**** MATERIAL SHOWN
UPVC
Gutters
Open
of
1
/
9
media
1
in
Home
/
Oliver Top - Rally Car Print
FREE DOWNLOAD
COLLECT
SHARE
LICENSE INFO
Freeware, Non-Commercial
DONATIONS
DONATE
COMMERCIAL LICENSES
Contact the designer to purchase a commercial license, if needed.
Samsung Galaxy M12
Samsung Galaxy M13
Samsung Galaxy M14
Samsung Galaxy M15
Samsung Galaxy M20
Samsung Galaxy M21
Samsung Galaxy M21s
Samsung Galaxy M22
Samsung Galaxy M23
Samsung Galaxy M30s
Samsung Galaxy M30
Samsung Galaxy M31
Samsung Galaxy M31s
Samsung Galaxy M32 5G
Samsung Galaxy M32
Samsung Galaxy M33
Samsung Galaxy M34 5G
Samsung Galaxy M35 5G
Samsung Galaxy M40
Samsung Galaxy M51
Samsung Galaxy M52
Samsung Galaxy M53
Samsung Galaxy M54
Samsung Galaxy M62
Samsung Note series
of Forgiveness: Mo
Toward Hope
********
**** MATERIAL SHOWN
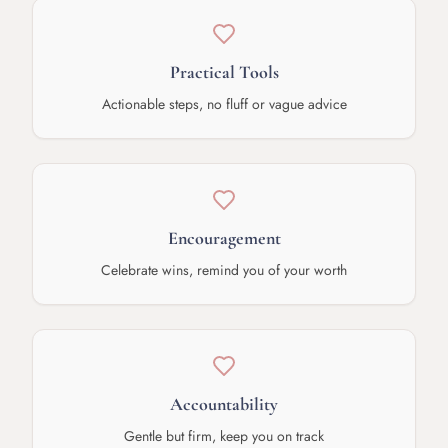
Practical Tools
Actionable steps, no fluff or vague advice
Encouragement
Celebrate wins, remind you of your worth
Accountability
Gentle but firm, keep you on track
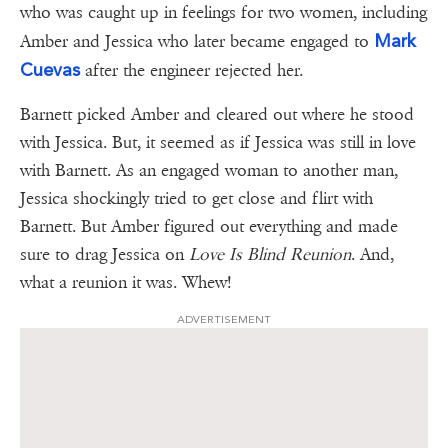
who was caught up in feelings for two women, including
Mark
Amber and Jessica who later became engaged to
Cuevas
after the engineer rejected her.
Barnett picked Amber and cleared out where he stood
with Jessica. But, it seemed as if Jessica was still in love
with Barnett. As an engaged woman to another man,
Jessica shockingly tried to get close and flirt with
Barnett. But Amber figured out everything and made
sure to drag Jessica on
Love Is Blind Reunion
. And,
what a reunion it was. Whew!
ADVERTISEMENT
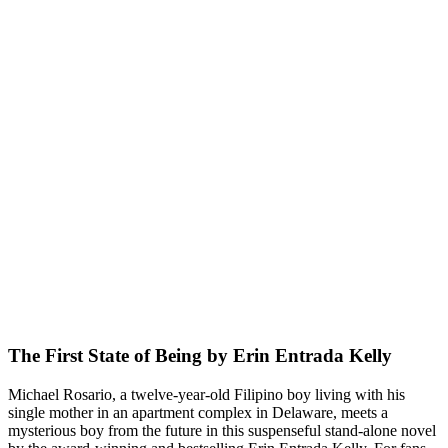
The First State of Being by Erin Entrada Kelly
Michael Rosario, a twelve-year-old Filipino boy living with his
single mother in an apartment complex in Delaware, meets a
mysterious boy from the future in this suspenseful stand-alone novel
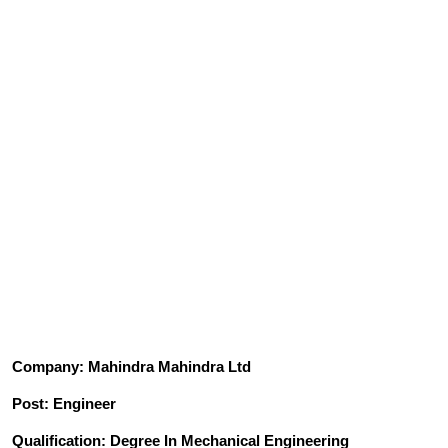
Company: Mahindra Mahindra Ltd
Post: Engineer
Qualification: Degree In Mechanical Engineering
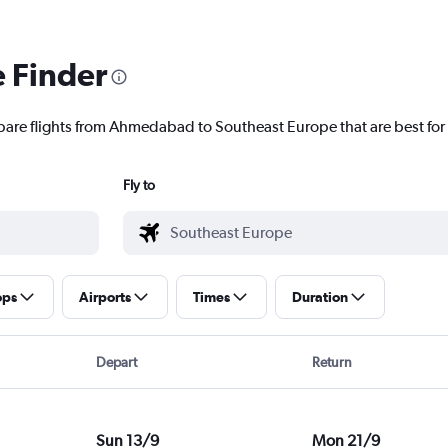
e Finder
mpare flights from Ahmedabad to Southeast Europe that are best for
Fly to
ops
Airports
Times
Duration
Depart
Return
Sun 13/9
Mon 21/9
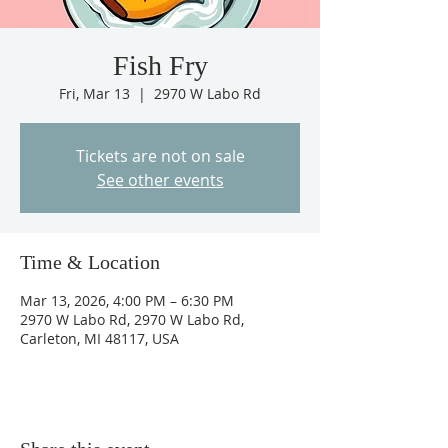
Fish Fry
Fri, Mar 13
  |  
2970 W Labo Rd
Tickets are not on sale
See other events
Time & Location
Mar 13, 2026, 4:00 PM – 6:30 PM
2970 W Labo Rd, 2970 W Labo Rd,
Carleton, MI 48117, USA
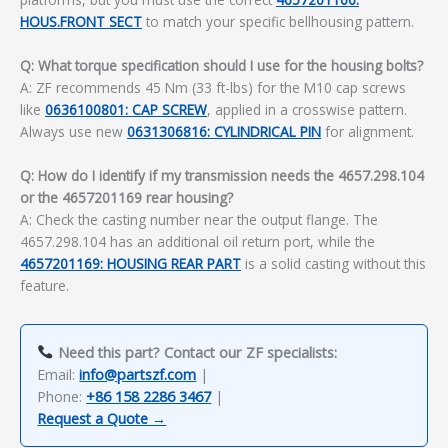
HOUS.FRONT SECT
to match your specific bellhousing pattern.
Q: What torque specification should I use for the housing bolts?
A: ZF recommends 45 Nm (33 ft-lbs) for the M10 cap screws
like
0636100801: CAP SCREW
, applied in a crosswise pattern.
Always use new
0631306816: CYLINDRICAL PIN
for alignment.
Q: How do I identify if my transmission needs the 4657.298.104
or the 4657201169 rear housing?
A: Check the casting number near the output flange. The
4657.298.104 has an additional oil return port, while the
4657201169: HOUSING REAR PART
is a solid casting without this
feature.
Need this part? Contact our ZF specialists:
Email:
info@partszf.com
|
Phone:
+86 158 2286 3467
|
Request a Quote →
********
**** MATERIAL SHOWN
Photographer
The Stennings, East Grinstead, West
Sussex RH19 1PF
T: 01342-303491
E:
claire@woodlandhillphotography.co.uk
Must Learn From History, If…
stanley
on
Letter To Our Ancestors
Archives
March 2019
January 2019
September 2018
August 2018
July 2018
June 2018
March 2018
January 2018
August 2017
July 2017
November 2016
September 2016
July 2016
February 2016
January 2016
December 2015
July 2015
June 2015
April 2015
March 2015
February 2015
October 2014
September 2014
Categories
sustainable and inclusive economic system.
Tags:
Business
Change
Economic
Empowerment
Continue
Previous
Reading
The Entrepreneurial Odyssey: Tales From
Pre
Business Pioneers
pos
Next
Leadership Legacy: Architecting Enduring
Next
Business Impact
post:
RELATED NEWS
********
◆ ASSIGNMENT: All lines of the entries containing the string "your" must be shown in full.

◆ ANSWER BELOW:
Celebrate wins, remind you of your worth
to match your specific bellhousing pattern.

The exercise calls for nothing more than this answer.